# Instruction
Leave out the pictures and reproduce all of the data exactly.

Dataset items

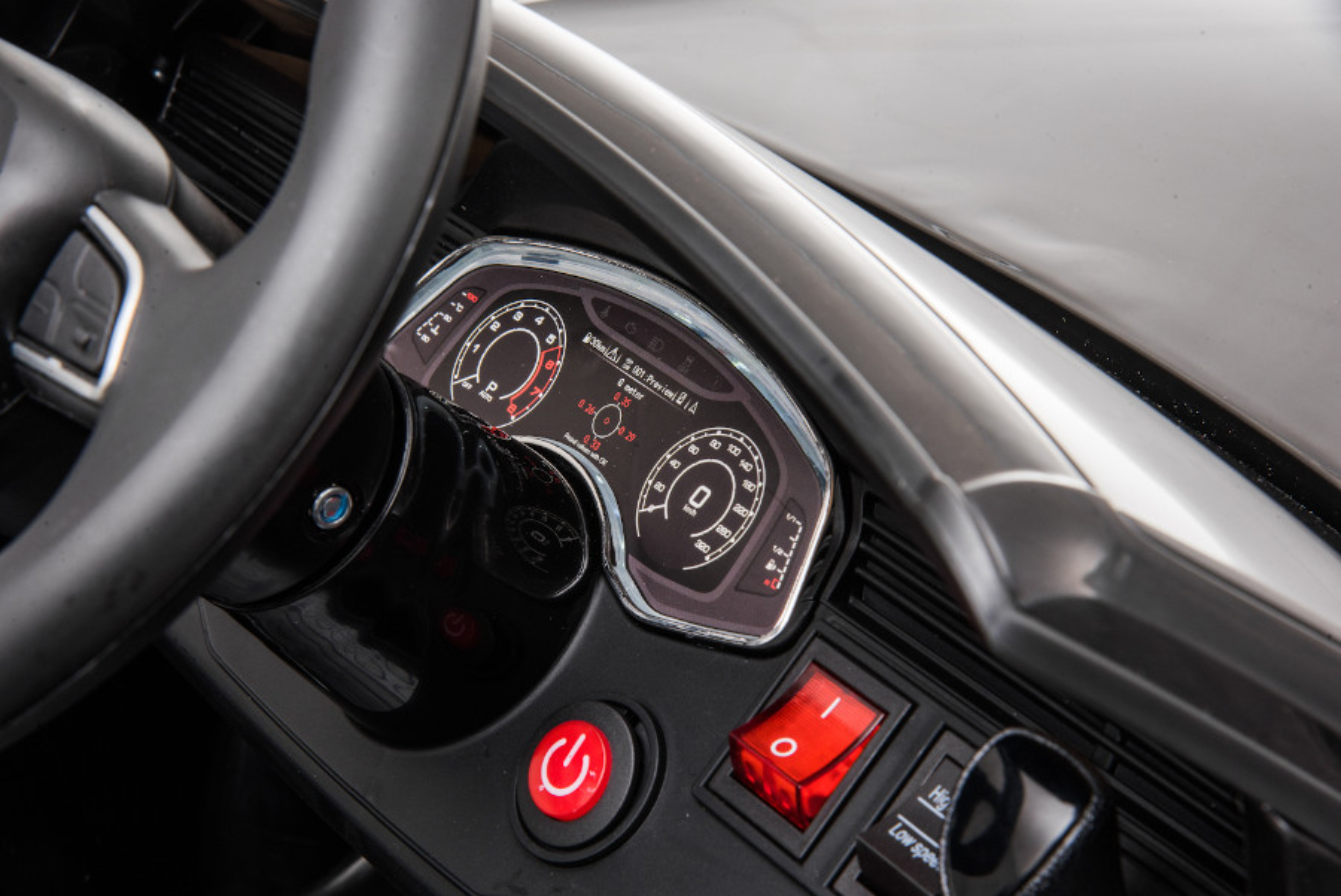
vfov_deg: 14.4
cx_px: 670
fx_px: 3540
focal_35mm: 95
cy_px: 448
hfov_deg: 21.4
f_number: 20
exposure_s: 1/125
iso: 100
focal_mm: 95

# Exercise response
vfov_deg: 14.4
cx_px: 670
fx_px: 3540
focal_35mm: 95
cy_px: 448
hfov_deg: 21.4
f_number: 20
exposure_s: 1/125
iso: 100
focal_mm: 95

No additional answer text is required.